次に、H3.3K27M 変異を有する小児グリオーマ細胞株を用いた実験から、BMP7 が H3.3K27M 変異と協調して、細胞周期の停止と浸潤性の亢進を誘導することが明らかになりました。さらに、pDMG 患者由来の3D スフェロイド実験では、BMP2 と BMP7 の相乗作用により、静止性かつ浸潤性の腫瘍細胞状態が誘発されることが示されました。
以上の結果から、H3.3K27M 変異と BMP シグナルの相互作用が、pDMG の悪性形質の獲得に重要な役割を果たしていることが示唆されます。この知見は、pDMG の治療標的を探る上で有用な情報を提供するものと考えられます。
Stats
BMP7 発現は H3.3K27M 変異導入により減少する。
H3.3K27M 変異細胞では、BMP7 処理により TGF-β/BMP シグナル経路の活性化が増強される。
H3.3K27M 変異細胞では、BMP7 処理により細胞周期関連遺伝子の発現が抑制される。

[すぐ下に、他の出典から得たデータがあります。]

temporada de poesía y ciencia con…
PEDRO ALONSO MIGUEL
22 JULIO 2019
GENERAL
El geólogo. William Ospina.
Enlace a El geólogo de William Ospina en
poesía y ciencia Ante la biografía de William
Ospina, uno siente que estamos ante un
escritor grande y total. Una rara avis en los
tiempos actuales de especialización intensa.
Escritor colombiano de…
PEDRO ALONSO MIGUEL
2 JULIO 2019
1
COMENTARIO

H3.3K27M 変異細胞では、BMP7 処理により p21 (CDKN1A) の発現が増加し、Rb のリン酸化が減少する。
H3.3K27M 変異細胞では、BMP7 処理により浸潤関連遺伝子(ITGA2、ROBO2、MMP28、COL28A1)の発現が増加する。
H3.3K27M 変異細胞では、BMP7 処理により浸潤能が増強される。
Quotes
"BMP7 は H3.3K27M 変異と協調して、細胞周期の停止と浸潤性の亢進を誘導する。"
"BMP2 と BMP7 の相乗作用により、静止性かつ浸潤性の腫瘍細胞状態が誘発される。"
"H3.3K27M 変異とBMPシグナルの相互作用が、pDMGの悪性形質の獲得に重要な役割を果たしている。"